Sunday, March 14, 2010

Ooo shiney!

Another finished object this week. The Shake the Barley mitts are done.I love them alot. Of course, now it's too warm to wear them, but they'll be all ready for next fall. I don't think I have enough of the Patons Classic Merino left to make the matching hat. I could possibly do it in reverse, with the body in burgundy and the cuff in cream. But I don't think I'd like that. I've got other cream yarns in stash so I should be able to find something that will work.

Working on the cabled mitts and a mention on a Knitmore Girls podcast reminded me of a cable needle I've been lusting after for some time now. I don't remember when I first heard about Leslie Wind's cable needles, but when I saw them I knew I had to have one someday. She dubbs them "tewelry". Functional knitting tools that are pretty enough to be jewelry. They are a bit spendy for a cable needle when you consider you can get a pack of 3 Clover cable needles for under $3. However, I like a bit of luxury here and there when I can swing it and that little bit of something special adds a lot of pleasure to my knitting time. So I finally broke down and treated myself to one (one of the small advantages of not buying yarn, you can spend the money on cool tools!)I went with the sheep design. It arrived about a week after I ordered it. As expected, it is gorgeous. The needle came with it's own little satin pouch that zips shut along with a polishing cloth to keep it looking great. The sheep is sterling silver and the cable needle is brass. It comes attached to an adjustable cord necklace so you can wear it around your neck. I found this just got in the way, especially on back cables, so I removed the cord. Using the needle took a little getting used to.
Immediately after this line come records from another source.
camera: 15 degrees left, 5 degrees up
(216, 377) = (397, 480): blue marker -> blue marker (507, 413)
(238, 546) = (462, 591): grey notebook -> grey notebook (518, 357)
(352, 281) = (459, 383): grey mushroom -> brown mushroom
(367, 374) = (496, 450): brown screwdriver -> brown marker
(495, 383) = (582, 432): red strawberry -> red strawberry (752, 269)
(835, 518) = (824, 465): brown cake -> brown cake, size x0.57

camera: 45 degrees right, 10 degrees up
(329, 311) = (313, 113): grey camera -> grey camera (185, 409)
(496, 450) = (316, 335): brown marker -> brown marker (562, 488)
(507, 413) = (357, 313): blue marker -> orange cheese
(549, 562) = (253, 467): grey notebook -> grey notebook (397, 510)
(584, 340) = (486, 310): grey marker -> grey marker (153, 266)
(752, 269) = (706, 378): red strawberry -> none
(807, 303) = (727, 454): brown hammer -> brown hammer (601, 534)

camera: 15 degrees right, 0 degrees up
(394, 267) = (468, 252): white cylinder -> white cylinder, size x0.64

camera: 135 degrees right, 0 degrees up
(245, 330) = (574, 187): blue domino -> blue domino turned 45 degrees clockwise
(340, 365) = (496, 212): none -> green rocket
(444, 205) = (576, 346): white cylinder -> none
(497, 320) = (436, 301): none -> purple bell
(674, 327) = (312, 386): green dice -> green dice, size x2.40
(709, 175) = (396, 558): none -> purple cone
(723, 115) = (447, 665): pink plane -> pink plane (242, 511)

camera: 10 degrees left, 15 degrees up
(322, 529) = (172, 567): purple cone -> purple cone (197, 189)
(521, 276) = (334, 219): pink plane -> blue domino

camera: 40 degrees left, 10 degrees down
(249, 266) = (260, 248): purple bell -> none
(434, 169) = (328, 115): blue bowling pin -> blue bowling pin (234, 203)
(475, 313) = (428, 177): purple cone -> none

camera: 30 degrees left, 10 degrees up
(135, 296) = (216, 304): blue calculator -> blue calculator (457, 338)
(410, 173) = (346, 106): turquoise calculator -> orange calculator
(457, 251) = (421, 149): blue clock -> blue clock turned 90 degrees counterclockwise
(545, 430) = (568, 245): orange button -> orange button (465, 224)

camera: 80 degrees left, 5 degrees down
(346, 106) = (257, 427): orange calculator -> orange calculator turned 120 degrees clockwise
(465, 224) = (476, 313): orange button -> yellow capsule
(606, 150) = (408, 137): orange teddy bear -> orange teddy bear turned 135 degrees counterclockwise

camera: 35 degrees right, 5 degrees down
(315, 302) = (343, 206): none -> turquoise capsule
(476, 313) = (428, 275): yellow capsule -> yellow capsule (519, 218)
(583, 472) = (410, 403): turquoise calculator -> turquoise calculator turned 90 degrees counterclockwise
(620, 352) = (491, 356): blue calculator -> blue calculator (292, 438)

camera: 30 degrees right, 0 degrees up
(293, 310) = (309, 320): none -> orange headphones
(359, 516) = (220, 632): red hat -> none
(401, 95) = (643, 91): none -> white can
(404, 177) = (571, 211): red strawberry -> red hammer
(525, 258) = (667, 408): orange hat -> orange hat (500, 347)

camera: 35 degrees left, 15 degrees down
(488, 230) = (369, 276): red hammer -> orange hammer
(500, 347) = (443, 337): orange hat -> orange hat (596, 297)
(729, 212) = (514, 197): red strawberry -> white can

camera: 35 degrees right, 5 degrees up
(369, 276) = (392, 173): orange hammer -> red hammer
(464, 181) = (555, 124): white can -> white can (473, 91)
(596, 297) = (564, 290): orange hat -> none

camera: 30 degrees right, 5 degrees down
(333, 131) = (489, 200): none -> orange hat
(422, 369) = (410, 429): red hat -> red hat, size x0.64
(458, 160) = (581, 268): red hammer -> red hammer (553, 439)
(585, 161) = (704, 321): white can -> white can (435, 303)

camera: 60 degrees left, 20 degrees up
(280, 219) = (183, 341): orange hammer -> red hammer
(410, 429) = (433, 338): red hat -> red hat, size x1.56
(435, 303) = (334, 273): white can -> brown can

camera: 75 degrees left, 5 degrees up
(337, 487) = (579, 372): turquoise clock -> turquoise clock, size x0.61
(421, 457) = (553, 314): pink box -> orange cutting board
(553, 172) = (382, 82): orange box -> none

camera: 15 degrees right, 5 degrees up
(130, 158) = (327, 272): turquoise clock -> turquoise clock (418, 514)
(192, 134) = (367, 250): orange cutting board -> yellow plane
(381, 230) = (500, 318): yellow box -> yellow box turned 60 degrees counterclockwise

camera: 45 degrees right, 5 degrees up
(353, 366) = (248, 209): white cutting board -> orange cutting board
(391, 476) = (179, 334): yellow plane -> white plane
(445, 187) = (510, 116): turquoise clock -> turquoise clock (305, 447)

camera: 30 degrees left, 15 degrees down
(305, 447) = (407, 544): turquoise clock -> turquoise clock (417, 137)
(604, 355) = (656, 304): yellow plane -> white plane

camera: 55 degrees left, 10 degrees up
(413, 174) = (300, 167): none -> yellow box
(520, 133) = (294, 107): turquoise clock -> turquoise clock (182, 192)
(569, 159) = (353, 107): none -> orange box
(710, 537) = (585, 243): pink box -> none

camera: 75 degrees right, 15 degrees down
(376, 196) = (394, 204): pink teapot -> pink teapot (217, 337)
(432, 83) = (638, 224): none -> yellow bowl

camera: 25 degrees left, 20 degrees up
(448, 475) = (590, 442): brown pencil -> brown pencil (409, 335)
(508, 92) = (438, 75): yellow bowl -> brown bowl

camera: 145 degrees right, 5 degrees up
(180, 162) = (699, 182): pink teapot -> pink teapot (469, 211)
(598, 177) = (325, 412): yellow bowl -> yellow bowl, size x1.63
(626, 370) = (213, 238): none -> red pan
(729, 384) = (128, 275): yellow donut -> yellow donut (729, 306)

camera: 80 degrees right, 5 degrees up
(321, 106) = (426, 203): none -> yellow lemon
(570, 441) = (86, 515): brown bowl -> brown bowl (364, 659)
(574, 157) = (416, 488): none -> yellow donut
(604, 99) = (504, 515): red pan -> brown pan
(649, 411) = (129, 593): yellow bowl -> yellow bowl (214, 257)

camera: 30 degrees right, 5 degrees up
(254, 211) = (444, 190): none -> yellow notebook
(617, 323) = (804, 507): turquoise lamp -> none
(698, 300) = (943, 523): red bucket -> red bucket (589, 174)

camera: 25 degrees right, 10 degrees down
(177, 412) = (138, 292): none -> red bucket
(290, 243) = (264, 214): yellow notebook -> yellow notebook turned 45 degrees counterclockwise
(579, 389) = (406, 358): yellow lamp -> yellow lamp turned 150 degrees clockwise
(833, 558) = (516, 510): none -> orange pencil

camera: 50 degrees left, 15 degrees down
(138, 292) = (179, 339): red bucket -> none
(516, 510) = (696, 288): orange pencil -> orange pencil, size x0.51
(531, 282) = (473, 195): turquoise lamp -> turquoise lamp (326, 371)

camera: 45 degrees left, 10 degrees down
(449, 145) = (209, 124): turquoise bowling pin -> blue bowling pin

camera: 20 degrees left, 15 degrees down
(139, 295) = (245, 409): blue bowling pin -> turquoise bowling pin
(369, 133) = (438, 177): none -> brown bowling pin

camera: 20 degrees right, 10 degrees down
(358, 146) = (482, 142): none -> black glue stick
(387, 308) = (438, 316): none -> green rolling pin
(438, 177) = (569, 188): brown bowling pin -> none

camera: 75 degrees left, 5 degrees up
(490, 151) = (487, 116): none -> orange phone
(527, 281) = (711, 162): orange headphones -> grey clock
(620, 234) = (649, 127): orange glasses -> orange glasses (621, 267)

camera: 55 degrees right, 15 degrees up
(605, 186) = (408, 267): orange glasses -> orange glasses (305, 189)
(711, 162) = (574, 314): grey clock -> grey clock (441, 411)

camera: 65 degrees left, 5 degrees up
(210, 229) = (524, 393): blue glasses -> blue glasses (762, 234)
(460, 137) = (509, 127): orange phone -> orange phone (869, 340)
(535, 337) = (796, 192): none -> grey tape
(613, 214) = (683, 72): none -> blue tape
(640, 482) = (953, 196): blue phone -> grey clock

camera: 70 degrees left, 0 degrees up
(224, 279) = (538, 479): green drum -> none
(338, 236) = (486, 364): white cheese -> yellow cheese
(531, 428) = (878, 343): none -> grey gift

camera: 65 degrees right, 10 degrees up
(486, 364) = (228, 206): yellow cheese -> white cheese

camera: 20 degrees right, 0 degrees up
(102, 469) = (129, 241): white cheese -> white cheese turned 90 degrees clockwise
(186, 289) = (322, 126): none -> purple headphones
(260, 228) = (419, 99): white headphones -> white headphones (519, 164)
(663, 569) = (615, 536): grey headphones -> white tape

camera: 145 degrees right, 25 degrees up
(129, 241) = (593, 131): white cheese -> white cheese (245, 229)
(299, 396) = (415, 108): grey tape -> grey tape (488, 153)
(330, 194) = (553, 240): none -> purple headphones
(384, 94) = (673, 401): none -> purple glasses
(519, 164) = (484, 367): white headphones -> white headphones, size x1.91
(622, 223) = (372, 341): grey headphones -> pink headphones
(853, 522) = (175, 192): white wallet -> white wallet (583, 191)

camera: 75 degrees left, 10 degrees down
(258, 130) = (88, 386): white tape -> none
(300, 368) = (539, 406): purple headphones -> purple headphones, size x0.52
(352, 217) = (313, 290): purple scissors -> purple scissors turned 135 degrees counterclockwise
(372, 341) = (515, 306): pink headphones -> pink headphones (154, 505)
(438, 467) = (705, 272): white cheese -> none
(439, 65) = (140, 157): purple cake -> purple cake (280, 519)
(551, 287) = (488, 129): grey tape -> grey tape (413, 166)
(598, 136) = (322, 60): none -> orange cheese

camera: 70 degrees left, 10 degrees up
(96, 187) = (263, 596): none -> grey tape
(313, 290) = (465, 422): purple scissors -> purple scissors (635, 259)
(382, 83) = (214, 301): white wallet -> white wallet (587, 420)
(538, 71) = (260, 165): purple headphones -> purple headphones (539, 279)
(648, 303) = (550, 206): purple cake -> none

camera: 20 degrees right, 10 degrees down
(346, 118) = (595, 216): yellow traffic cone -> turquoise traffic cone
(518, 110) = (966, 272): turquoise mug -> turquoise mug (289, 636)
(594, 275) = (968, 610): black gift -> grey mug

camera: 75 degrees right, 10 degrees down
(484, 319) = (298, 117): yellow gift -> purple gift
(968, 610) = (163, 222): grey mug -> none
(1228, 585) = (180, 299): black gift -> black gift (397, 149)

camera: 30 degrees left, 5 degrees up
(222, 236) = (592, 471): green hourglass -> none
I'm used to a straight cable needle (Brittany's are my favorite) where you can slip the stitches on to the needle from right to left and then knit them off the other end. With this needle, you have to slip the stitches to the needle from left to right which is a bit more difficult for me since I knit rather tightly. The needle is heavy enough to pull the stitches out of the way while you work the cable. After I work the cable I loop the needle around the middle finger on my left hand so it's ready for the next turn. It is by far the handiest needle in that respect; I don't have to weave it into my work or hold it in my mouth or drop it as mostly happens with my straight needle. I don't think this may be the cable needle for everyone. But if you are a bit experienced with cabling and looking for a special treat, I do recommend it. (Yes, that's the Fylingdales sweater in the background. Maybe this sweet cable needle will give me the push to finish it!)

I didn't get much reading done this week. I gave up on Aunt Dimity Snowbound. I couldn't get into it. I loved the first book and have only read one more in the series so far. Maybe it's because I read it out of order but I didn't care for it nearly as much as the first. I think I'll go back and try to read them in order before I try to read the later books.

I've instead started Biggie and the Fricasseed Fat Man. I LOVE the Biggie books. I've read the first two already and this is third in the series with 3 more after this one. The books center around Biggie Weatherford and her grandson JR, told from JR's point of view. They are set in Texas and are written with a heavy Texas accent. The characters are delightfully quirky. The stories are rather absurd and unlikely, but totally fun nonetheless.